[Dataset entries]
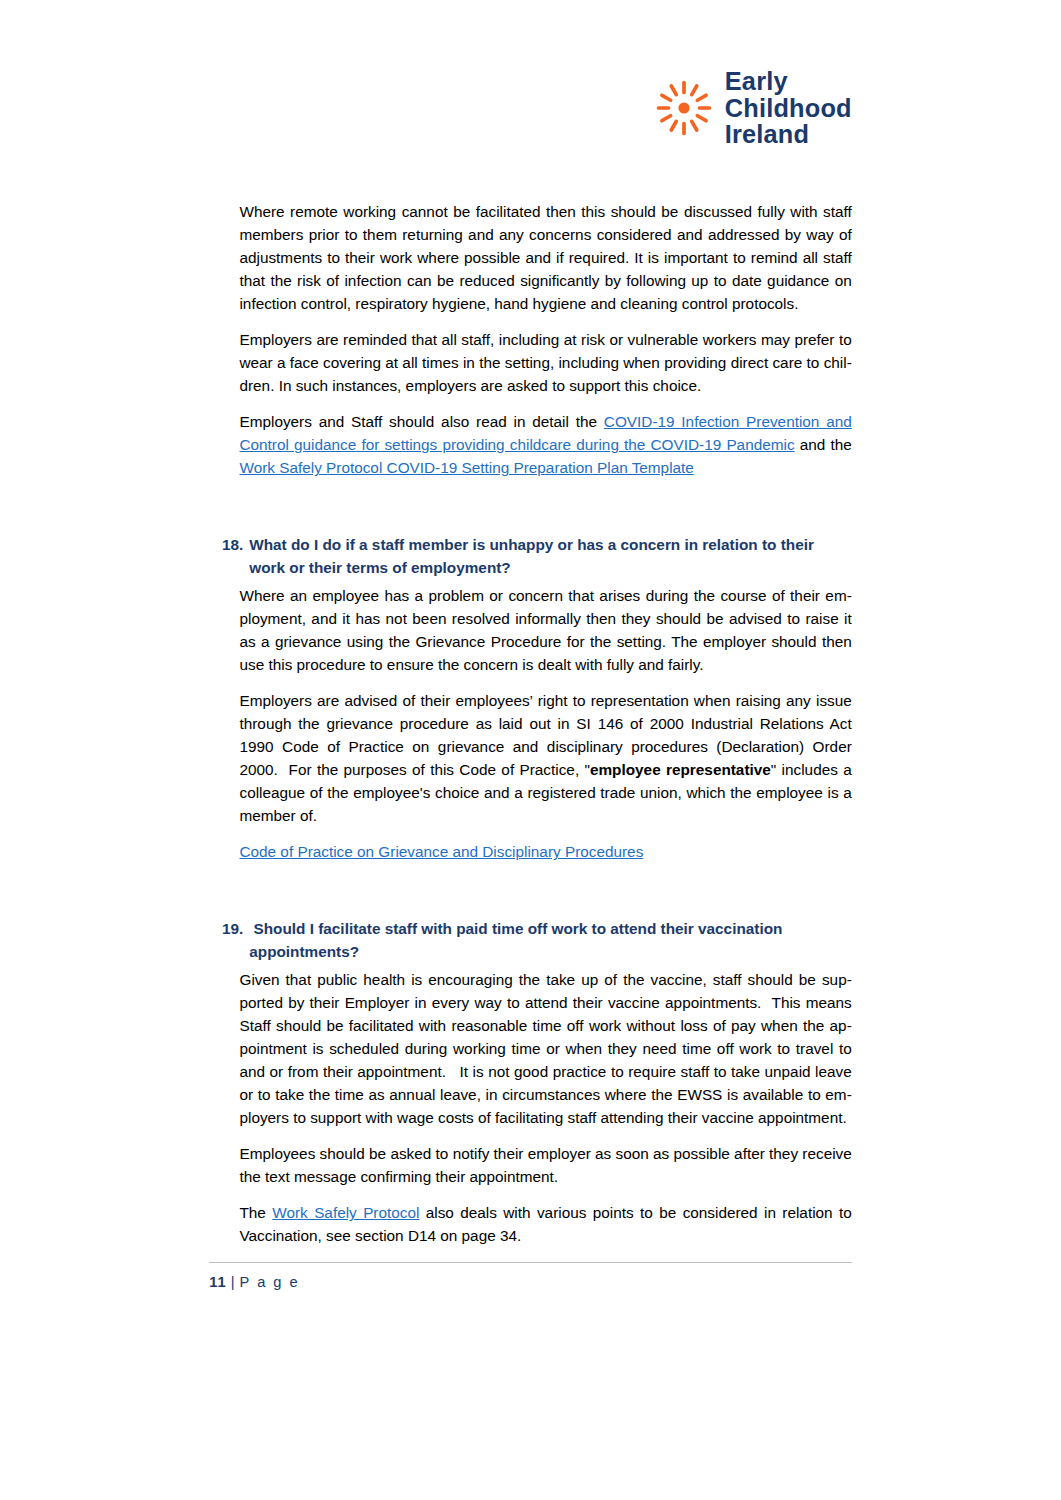Early
Childhood
Ireland
Where remote working cannot be facilitated then this should be discussed fully with staff members prior to them returning and any concerns considered and addressed by way of adjustments to their work where possible and if required. It is important to remind all staff that the risk of infection can be reduced significantly by following up to date guidance on infection control, respiratory hygiene, hand hygiene and cleaning control protocols.
Employers are reminded that all staff, including at risk or vulnerable workers may prefer to wear a face covering at all times in the setting, including when providing direct care to children. In such instances, employers are asked to support this choice.
Employers and Staff should also read in detail the COVID-19 Infection Prevention and Control guidance for settings providing childcare during the COVID-19 Pandemic and the Work Safely Protocol COVID-19 Setting Preparation Plan Template
18.
What do I do if a staff member is unhappy or has a concern in relation to their work or their terms of employment?
Where an employee has a problem or concern that arises during the course of their employment, and it has not been resolved informally then they should be advised to raise it as a grievance using the Grievance Procedure for the setting. The employer should then use this procedure to ensure the concern is dealt with fully and fairly.
Employers are advised of their employees’ right to representation when raising any issue through the grievance procedure as laid out in SI 146 of 2000 Industrial Relations Act 1990 Code of Practice on grievance and disciplinary procedures (Declaration) Order 2000. For the purposes of this Code of Practice, "employee representative" includes a colleague of the employee's choice and a registered trade union, which the employee is a member of.
Code of Practice on Grievance and Disciplinary Procedures
19.
Should I facilitate staff with paid time off work to attend their vaccination appointments?
Given that public health is encouraging the take up of the vaccine, staff should be supported by their Employer in every way to attend their vaccine appointments. This means Staff should be facilitated with reasonable time off work without loss of pay when the appointment is scheduled during working time or when they need time off work to travel to and or from their appointment. It is not good practice to require staff to take unpaid leave or to take the time as annual leave, in circumstances where the EWSS is available to employers to support with wage costs of facilitating staff attending their vaccine appointment.
Employees should be asked to notify their employer as soon as possible after they receive the text message confirming their appointment.
The Work Safely Protocol also deals with various points to be considered in relation to Vaccination, see section D14 on page 34.
11|P a g e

Exercise brief:
Would you please copy all lines in the data that contain the word "employment"?

Exercise output:
What do I do if a staff member is unhappy or has a concern in relation to their work or their terms of employment?
Where an employee has a problem or concern that arises during the course of their employment, and it has not been resolved informally then they should be advised to raise it as a grievance using the Grievance Procedure for the setting. The employer should then use this procedure to ensure the concern is dealt with fully and fairly.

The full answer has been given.